Tuesday, October 28, 2008

Inner light

It's Diwali (Kali-Puja, if you're in West-Bengal), the festival of lights. In India, it's probably the biggest holyday in the calendar, not to mention that in some years it tends to be celebrated within the proximity of the Muslim Eid-Ul-Fitr, the Christian Christmas and the Jewish festival of lights, Hanukkah. In India they celebrate it with lights, fireworks and music. Right here I'm sitting in my apartment, all filled with candles, wondering if I'm the only one in Israel celebrating this holyday.
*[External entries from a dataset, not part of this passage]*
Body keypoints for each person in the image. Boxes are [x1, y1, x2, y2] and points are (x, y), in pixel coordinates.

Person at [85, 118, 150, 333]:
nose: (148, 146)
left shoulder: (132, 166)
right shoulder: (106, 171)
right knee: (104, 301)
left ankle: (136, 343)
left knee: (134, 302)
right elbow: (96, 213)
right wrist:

Diwali comes to celebrate many things, mainly the return of Rama to Ayodhaya. The lighting of candles are to show Rama the way. The festival of lights tends to appear in many cultures. As mentioned, the Jewish Hanukkah is celebrated by lighting candles for eight days, commemorating the miracle of the miracle of the container of oil. Of course, mysticism in both Hinduism and Judaism tends to give the lighting rituals a deeper meaning. And in both cases it's the same: victory of good over evil, light over darkness.
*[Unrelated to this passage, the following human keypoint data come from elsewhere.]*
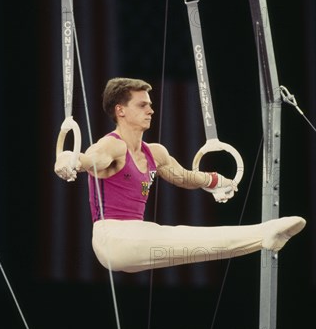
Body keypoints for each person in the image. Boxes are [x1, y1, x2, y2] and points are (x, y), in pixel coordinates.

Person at [54, 77, 306, 273]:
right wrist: (68, 159)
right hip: (112, 238)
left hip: (136, 240)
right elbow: (90, 160)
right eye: (142, 105)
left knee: (197, 248)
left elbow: (185, 177)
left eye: (150, 105)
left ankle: (265, 238)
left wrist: (219, 181)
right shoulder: (111, 146)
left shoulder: (155, 153)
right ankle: (264, 231)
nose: (151, 110)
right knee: (176, 234)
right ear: (120, 110)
The lights we light in Diwali (or, for some, all through the Kartika month while chanting the Damodarastaka prayer) symbolize our inner light and it's victory over the darkness of ignorance and illusion. The self is eternal and spiritual. Matter is temporary. When the eternal identifies itself with the temporary, that is an illusion. Victory of light over the darkness of ignorance would be to revive our original spiritual identity, realizing I am not this body and accepting God into our hart. According to the Gita, God is already their in our hart. But we have to realize it and revive our relationship with him.
So in this symbolic ritual of lighting the Diwali lamp, we should show the way to Rama or Damudara (Krishna) into our harts and make our harts Ayodhaya or Vrindavan.